Exercise: Rewrite the lines from the start of the rows through the line holding "text One interesting", inclusive, with "pixels" replaced by "px" and everything else unchanged. Give only those lines, and leave the pictures out.

Given data:
• • • •

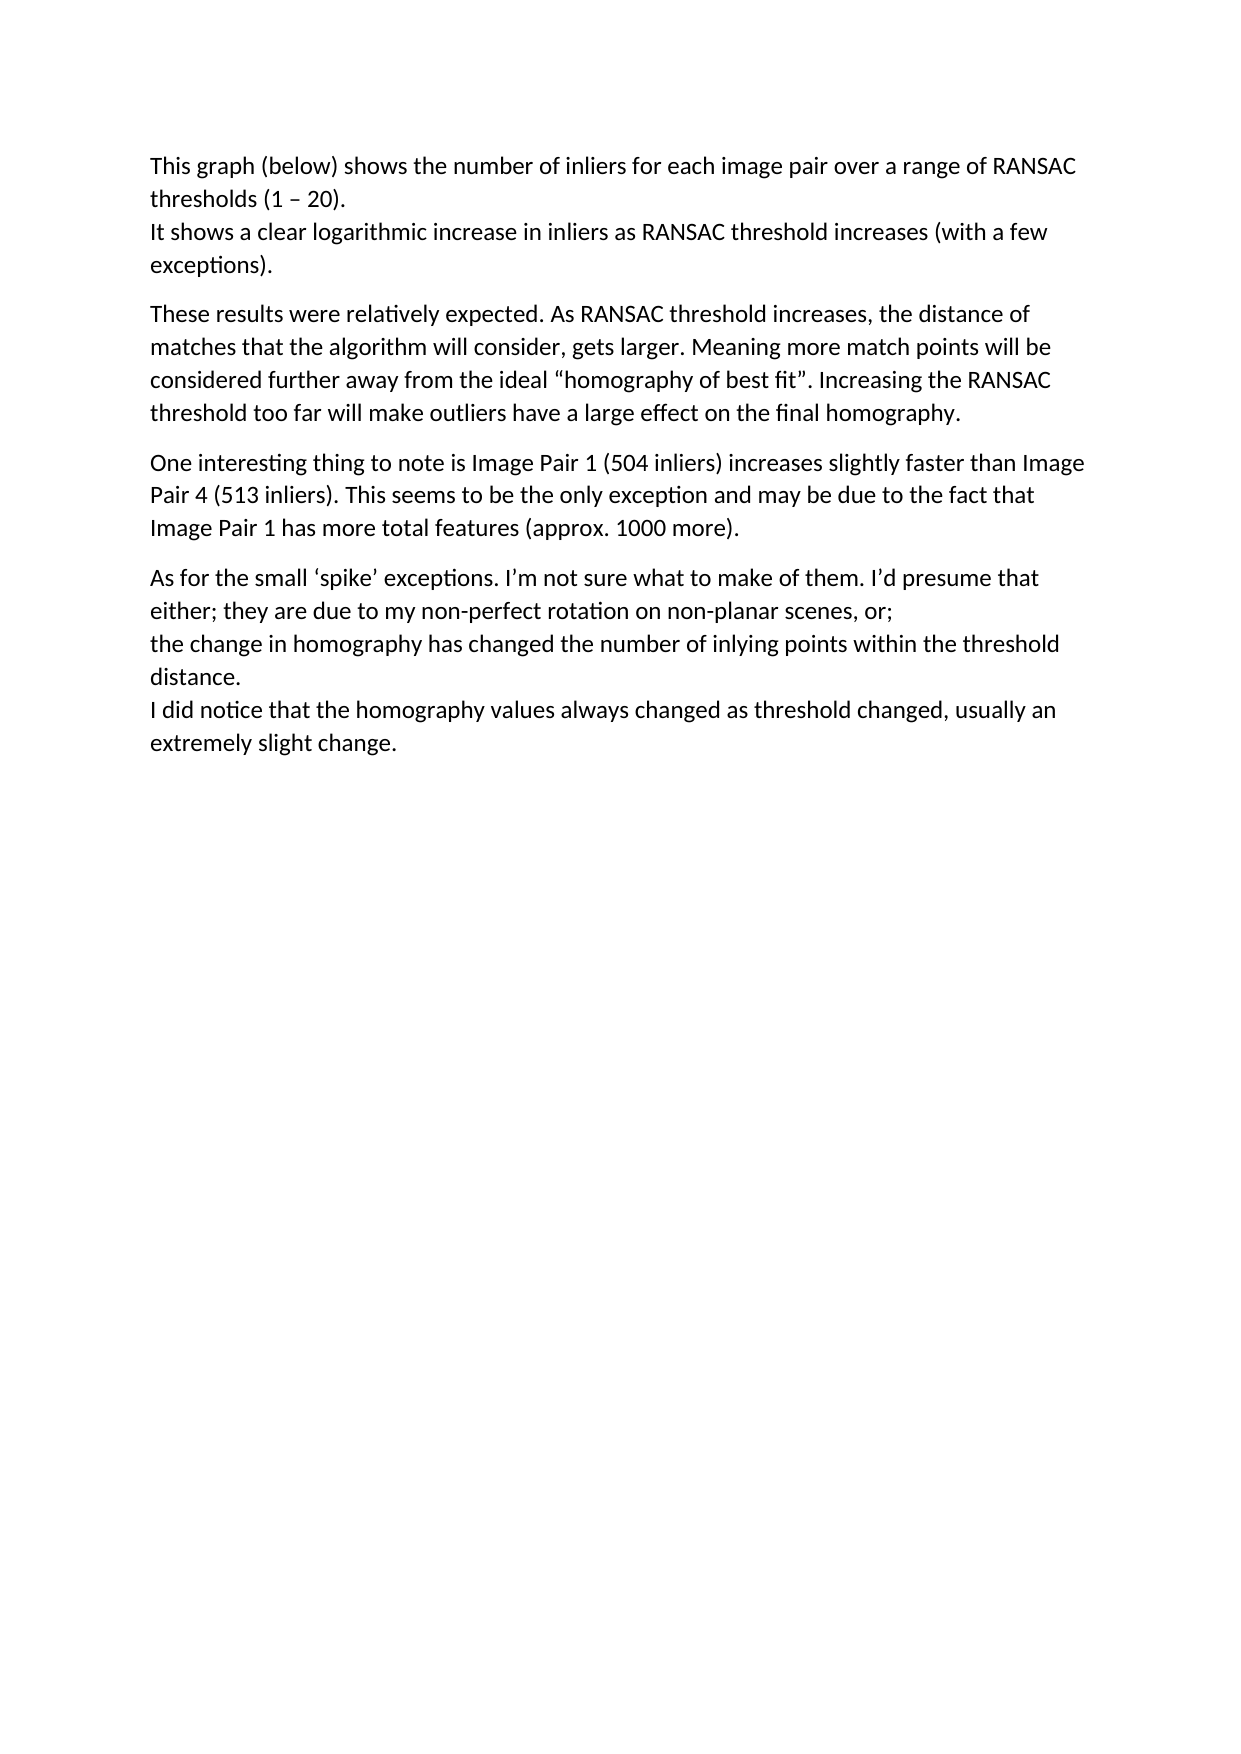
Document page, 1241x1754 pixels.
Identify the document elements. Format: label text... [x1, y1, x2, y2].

text One interesting thing to note is Image Pair 1 (504 inliers) increases slightly faster than Image Pair 4 (513 inliers). This seems to be the only exception and may be due to the fact that Image Pair 1 has more total features (approx. 1000 more). [150, 447, 1090, 543]
text These results were relatively expected. As RANSAC threshold increases, the distance of matches that the algorithm will consider, gets larger. Meaning more match points will be considered further away from the ideal “homography of best fit”. Increasing the RANSAC threshold too far will make outliers have a large effect on the final homography. [150, 298, 1090, 428]
text As for the small ‘spike’ exceptions. I’m not sure what to make of them. I’d presume that either; they are due to my non-perfect rotation on non-planar scenes, or; the change in homography has changed the number of inlying points within the threshold distance. I did notice that the homography values always changed as threshold changed, usually an extremely slight change. [150, 562, 1090, 757]
text This graph (below) shows the number of inliers for each image pair over a range of RANSAC thresholds (1 – 20). It shows a clear logarithmic increase in inliers as RANSAC threshold increases (with a few exceptions). [150, 150, 1090, 279]
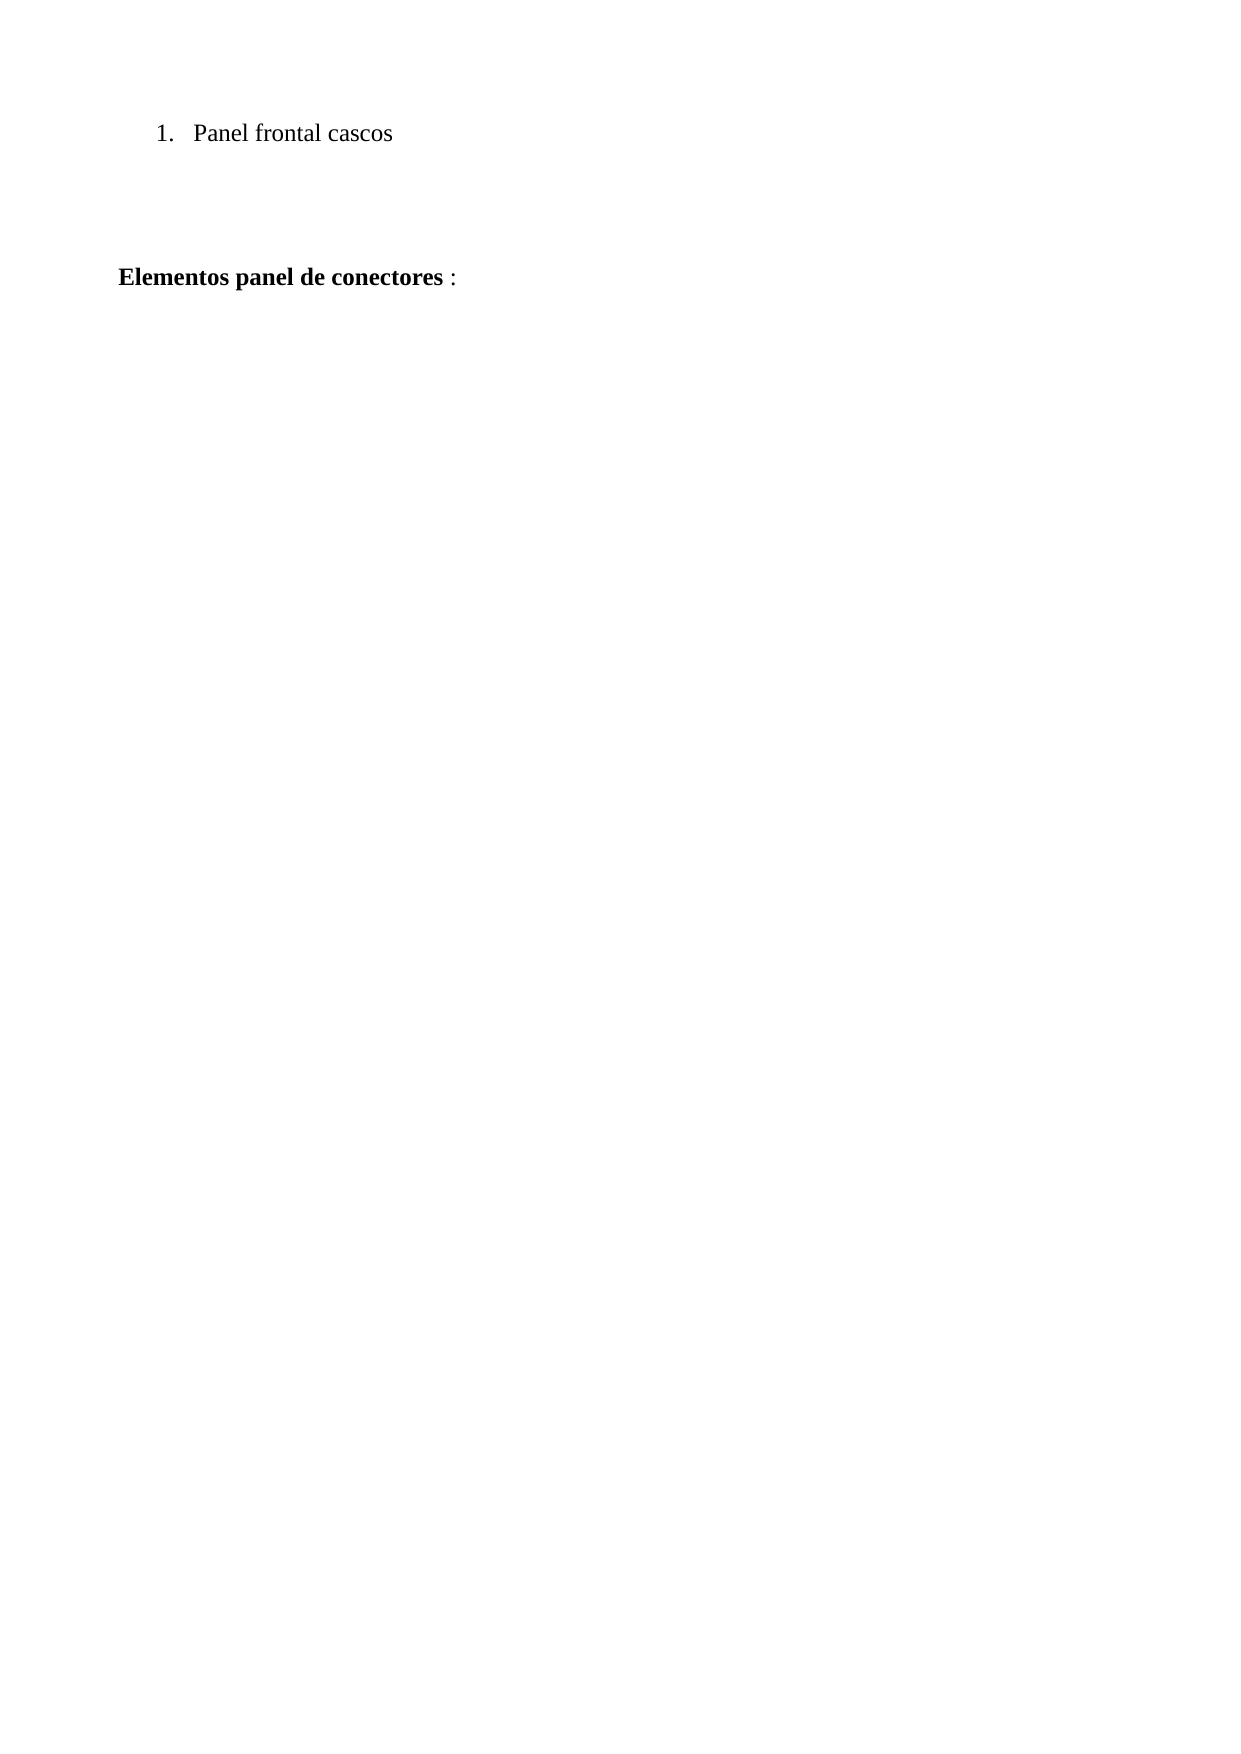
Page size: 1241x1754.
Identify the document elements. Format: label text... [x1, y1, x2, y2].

text Elementos panel de conectores : [118, 262, 1122, 291]
list Panel frontal cascos [156, 118, 1122, 147]
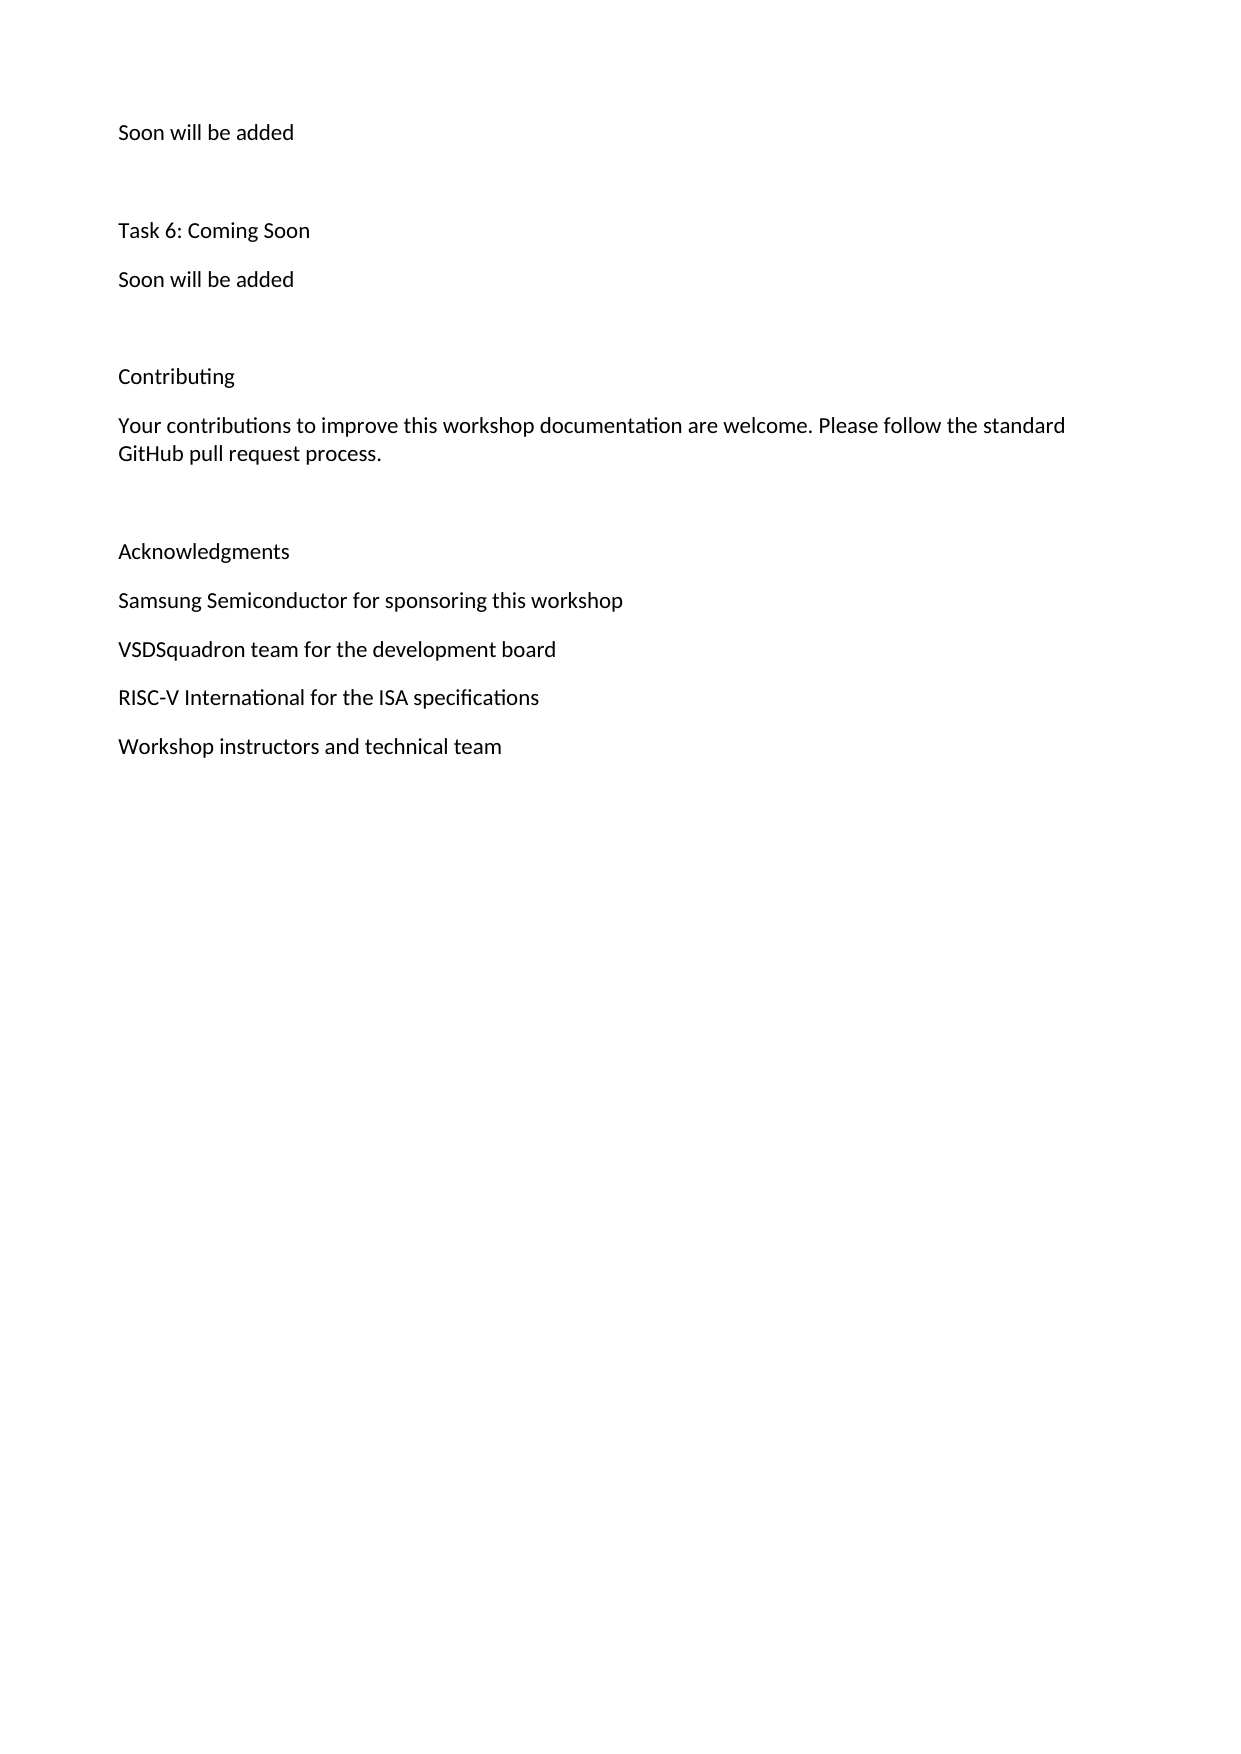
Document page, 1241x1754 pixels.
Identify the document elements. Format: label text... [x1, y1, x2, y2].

text VSDSquadron team for the development board [118, 635, 1122, 663]
text Your contributions to improve this workshop documentation are welcome. Please follow the standard GitHub pull request process. [118, 411, 1122, 467]
text Samsung Semiconductor for sponsoring this workshop [118, 586, 1122, 614]
text Contributing [118, 362, 1122, 390]
text Workshop instructors and technical team [118, 732, 1122, 760]
text Acknowledgments [118, 537, 1122, 565]
text Soon will be added [118, 118, 1122, 146]
text RISC-V International for the ISA specifications [118, 683, 1122, 712]
text Task 6: Coming Soon [118, 216, 1122, 244]
text Soon will be added [118, 265, 1122, 293]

• • • •

Task solution:
Document page, 1241x1754 px.
Identify the document elements. Format: label text... [x1, y1, x2, y2].

text One interesting thing to note is Image Pair 1 (504 inliers) increases slightly faster than Image Pair 4 (513 inliers). This seems to be the only exception and may be due to the fact that Image Pair 1 has more total features (approx. 1000 more). [150, 447, 1090, 543]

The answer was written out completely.